There are eight separate leagues that fight over the Presidents Cup. They are as follows:
- Can-Am Senior B Lacrosse League (Can-Am)
- OLA Senior B Lacrosse League (OSBLL)
- Prairie Gold Lacrosse League (PGLL)
- Quebec Senior Lacrosse League (QSLL)
- Nova Scotia Senior Lacrosse League (NSSLL)
- Rocky Mountain Lacrosse League (RMLL)
- Three Nations Senior Lacrosse League (TNSLL)
- West Coast Senior Lacrosse Association (WCSLA)
There are actually three separate Presidents Cups trophies because there were multiple iterations over the years. We’ll go over all of those now:
The first one was in 1964, when this was actually for all senior teams.
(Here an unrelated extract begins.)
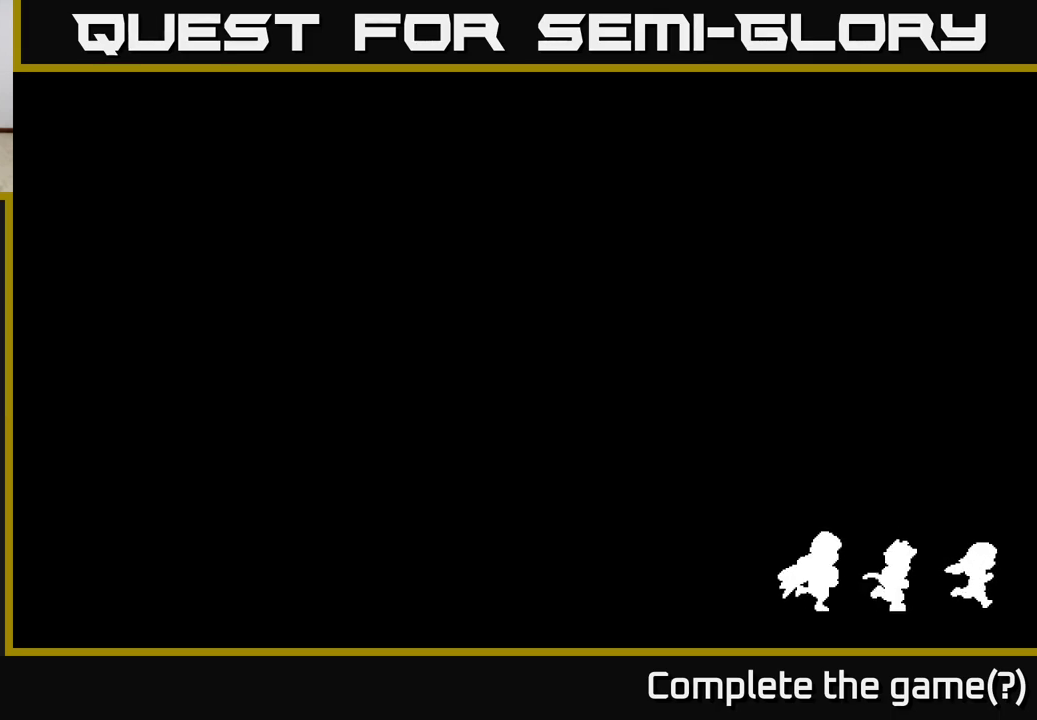
{"buttons": [], "left_stick": "down", "right_stick": "center", "events": []}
That got split up with the Mann Cup, which is actually our older episode that we just released on this subject. You guys can go check that out. But there was a time when they realized that they needed to split these two awards and two tournaments into two separate games. The original trophy was called the Castor Oil Presidents Cup, and that went from 1964 to 1971. In 1971, it was donated to the Canadian Lacrosse Hall of Fame, and we got our second trophy.
The second trophy went from 1972 to 1995 when it also was retired. Now, while the first trophy was put in a museum, the second trophy was put in storage and forgotten about until 2016 when the CLA made a phone call to locate the whereabouts of the trophy, and it was found and put on display.
The third and most current trophy was actually donated by the Iroquois Lacrosse Association with a very kind inscription for Frank Roundpoint. The Presidents Cup offers an amazing final tournament, in the sense that all these leagues need to come and play for the Presidents Cup. August 21st to September 1st, the Kahnawake Mohawks are going to host the 2019 tournament. You can follow this awesome tournament on LaxAllStars.com, which, in all likelihood, is where you’re watching this video in the first place.
I hope you enjoyed this episode of Lacrosse History. We’re going to cover the final two major cups of the Canadian Lacrosse Association next.
As always, I’m Justin Skaggs, take care. Keep Laxin’.